Every authenticated request begins with the application issuing:

SET LOCAL draxis.tenant_id = '<uuid from JWT claim>';

RLS policies reference that setting:

CREATE POLICY tenant_isolation ON kri
  USING (tenant_id = current_setting('draxis.tenant_id')::uuid);

The guarantee — “cross-tenant reads are impossible” — is enforced by Postgres itself, not by application logic. Even an outright bug in an app query cannot return rows for the wrong tenant; the database refuses them.

Cross-tenant rollups

Org admins and platform admins need to read across tenants — e.g. /api/org/tenants/trends. This runs under a session that:

  1. Requires a superadmin or master_admin JWT claim.
  2. Sets an organization_id session variable instead of tenant_id.
  3. Uses RLS policies on organizations-scoped views that admit any tenant belonging to the caller’s org.
  4. Writes a row to platform_audit_logs recording the cross-tenant read and the specific query.

No superuser session and no SET row_security = off is ever issued from application code. The privilege escalation is to a wider RLS scope, not to escape RLS.

Impersonation

Superadmins can impersonate any tenant via POST /api/platform/organizations/<slug>/impersonate.
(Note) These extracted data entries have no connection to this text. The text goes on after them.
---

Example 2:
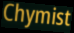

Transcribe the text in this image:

Chymist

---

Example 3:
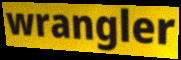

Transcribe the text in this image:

wrangler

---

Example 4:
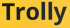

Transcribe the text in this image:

Trolly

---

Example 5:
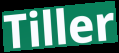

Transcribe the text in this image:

Tiller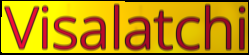
VisalatchiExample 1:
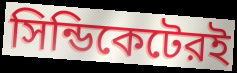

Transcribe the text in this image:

সিন্ডিকেটেরই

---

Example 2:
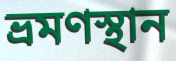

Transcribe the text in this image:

ভ্রমণস্থান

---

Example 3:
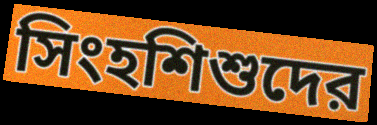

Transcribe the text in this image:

সিংহশিশুদের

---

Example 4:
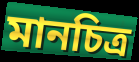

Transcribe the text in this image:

মানচিত্র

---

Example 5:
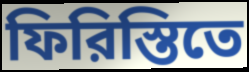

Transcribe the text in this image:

ফিরিস্তিতেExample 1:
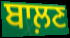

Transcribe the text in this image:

ਬਾਲ਼ਣ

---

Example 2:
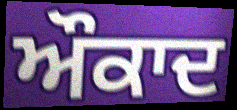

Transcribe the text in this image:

ਔਕਾਦ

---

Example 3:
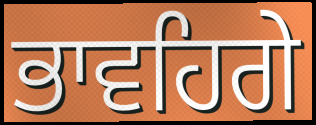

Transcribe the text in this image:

ਭਾਵਹਿਗੇ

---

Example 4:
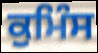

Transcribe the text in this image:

ਕੁਮਿੰਸ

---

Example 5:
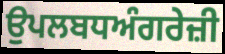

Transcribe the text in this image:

ਉਪਲਬਧਅੰਗਰੇਜ਼ੀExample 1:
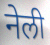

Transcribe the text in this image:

नेली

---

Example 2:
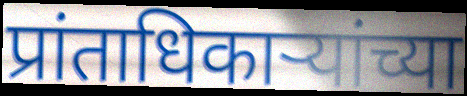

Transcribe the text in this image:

प्रांताधिकाऱ्यांच्या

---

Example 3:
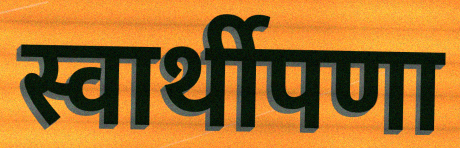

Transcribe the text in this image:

स्वार्थीपणा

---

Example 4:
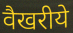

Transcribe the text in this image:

वैखरीये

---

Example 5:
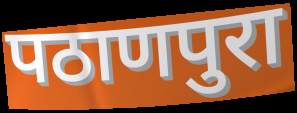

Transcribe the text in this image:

पठाणपुराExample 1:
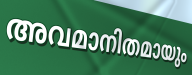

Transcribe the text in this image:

അവമാനിതമായും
Master-admins can impersonate tenants inside their own org.

Implementation-wise, impersonation issues a short-lived JWT with an impersonated_tenant_id claim and an impersonator_user_id claim. The RLS session variable is set from the impersonated tenant; the audit log row carries both identities. The UI renders a persistent banner indicating impersonation mode so the operator cannot mistake it for a normal session.

MFA policy

MFA is enforced at four policy scopes, applied in order:

  1. Platform-wide default.
  2. Organization override (PATCH /api/org/settings/mfa-policy).
  3. Tenant override (PATCH /api/tenants/<slug>/mfa-policy).
  4. Per-user override (PATCH /api/users/<id>/mfa-override, master-admin+ only).

The strictest applicable policy wins. Users without MFA enrolled are forced through enrollment on next login when policy requires it.

Adding / removing tenants

  • Create — one INSERT into tenants. No filesystem operation, no new database to provision, no migration to run on N databases.
  • Soft-delete — set deleted_at. RLS policies exclude soft-deleted tenants from ordinary sessions. Data remains for the tenant’s contractual retention window.
  • Hard-delete — after retention expiry, a Cloud Run job deletes every row with that tenant_id in a single transaction across all tenant tables, then vacuums. Audit-logged; reversible only from backups.
  • Export — a pg_dump-based export filtered by tenant_id produces a complete snapshot of one tenant’s data for portability or legal-hold requests.

What this replaces

Earlier Draxis deployments used one SQLite database file per tenant for strict isolation. That model was simple and explicit, but it forced a single-writer compute instance, made cross-tenant rollups expensive (opening N files), and required filesystem plumbing to add or remove tenants. The Cloud SQL + RLS model keeps the same isolation guarantee — enforced by Postgres rather than by process-local routing — while enabling horizontal scaling, native cross-tenant queries, and zero-downtime rolling deploys.